Job
In the listing below, output the stretch from the line containing "3. **Configure Webhook:**" through the line containing "### Admin Panel" as a numbered list, leaving out blank lines.

Document images with source code
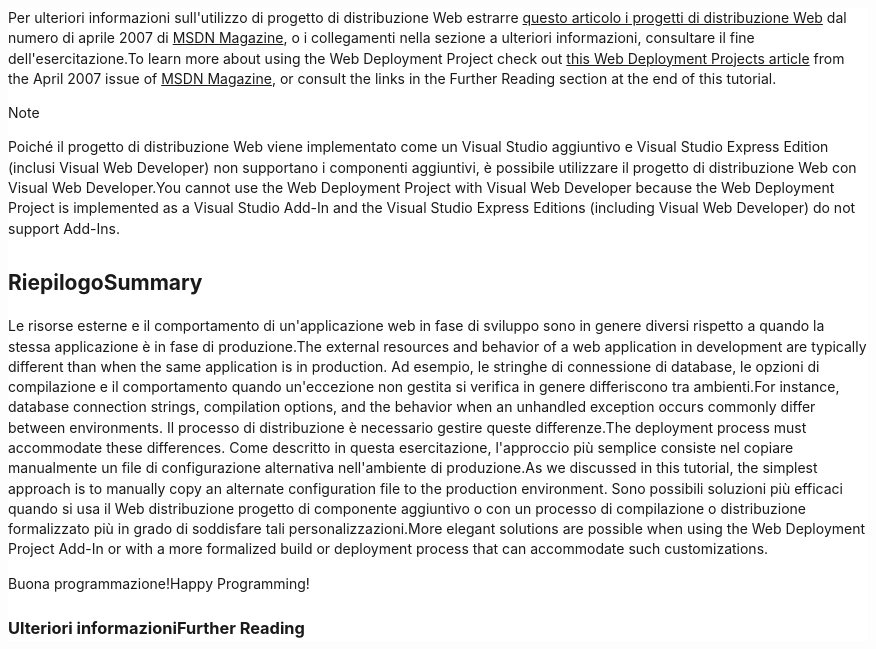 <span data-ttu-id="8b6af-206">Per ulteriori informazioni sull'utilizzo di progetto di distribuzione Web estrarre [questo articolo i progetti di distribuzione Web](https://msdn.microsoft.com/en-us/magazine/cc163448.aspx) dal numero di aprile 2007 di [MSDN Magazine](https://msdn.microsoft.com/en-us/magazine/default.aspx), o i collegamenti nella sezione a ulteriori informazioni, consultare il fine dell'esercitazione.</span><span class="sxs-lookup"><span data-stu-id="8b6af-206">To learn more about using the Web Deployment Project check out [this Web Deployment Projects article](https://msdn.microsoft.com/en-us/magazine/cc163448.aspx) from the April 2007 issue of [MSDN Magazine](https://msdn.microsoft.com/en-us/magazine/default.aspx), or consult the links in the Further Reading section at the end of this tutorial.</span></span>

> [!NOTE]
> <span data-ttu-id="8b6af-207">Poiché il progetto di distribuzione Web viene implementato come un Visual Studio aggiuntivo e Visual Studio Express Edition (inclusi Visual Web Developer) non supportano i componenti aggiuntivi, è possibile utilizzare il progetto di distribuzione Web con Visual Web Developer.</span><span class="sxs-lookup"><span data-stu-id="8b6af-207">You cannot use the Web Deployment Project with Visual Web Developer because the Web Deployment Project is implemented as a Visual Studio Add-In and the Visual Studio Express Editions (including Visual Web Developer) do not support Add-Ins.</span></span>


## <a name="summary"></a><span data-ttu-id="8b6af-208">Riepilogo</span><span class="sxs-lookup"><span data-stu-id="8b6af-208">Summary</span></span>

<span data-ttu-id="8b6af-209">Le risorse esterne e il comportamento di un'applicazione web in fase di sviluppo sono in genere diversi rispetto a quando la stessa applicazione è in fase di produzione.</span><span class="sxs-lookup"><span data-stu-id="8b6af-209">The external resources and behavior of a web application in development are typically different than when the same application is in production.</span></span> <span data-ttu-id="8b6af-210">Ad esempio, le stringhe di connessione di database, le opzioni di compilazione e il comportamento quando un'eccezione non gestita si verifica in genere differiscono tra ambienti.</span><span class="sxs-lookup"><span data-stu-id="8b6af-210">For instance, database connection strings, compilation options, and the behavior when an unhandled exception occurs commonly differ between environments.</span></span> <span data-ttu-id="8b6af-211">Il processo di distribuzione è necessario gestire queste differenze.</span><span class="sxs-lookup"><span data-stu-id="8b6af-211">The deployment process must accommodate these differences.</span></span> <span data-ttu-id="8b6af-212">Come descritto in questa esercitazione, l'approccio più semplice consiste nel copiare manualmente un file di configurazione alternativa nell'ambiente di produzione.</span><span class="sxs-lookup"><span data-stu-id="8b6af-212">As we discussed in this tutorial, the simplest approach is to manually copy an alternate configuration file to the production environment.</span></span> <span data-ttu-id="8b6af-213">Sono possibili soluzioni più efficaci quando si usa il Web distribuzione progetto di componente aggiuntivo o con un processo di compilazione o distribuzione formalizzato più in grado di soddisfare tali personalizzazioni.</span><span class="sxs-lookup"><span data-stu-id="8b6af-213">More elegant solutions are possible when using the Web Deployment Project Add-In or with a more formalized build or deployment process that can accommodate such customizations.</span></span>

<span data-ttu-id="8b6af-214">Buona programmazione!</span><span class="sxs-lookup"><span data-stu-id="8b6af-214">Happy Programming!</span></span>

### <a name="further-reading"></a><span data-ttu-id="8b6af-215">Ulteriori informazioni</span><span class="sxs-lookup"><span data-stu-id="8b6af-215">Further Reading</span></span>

...

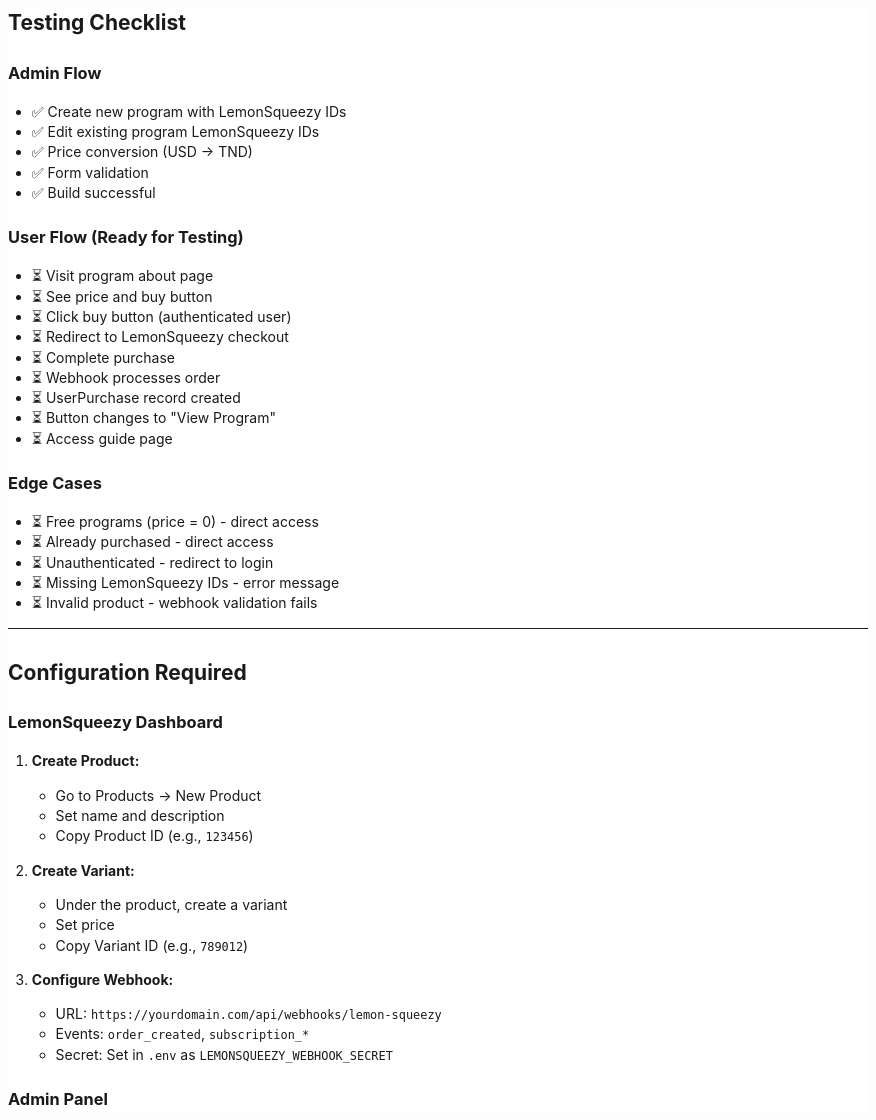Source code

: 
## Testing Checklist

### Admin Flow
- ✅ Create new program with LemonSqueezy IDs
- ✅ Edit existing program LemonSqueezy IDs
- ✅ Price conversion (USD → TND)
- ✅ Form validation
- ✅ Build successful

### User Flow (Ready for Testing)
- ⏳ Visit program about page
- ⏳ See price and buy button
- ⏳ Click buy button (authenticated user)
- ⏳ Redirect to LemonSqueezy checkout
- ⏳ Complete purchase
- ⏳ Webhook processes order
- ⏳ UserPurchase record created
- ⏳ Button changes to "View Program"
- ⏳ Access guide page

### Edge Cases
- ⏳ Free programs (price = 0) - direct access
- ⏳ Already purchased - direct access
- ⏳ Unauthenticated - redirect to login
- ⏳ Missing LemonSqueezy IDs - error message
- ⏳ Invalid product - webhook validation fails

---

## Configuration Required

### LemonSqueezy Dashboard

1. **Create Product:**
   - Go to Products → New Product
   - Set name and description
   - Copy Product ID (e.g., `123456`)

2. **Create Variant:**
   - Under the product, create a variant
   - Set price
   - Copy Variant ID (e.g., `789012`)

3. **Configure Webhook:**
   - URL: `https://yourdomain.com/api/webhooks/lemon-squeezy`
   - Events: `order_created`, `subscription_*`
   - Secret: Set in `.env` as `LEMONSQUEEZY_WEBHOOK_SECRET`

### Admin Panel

Result below
1. 3. **Configure Webhook:**
2.    - URL: `https://yourdomain.com/api/webhooks/lemon-squeezy`
3.    - Events: `order_created`, `subscription_*`
4.    - Secret: Set in `.env` as `LEMONSQUEEZY_WEBHOOK_SECRET`
5. ### Admin Panel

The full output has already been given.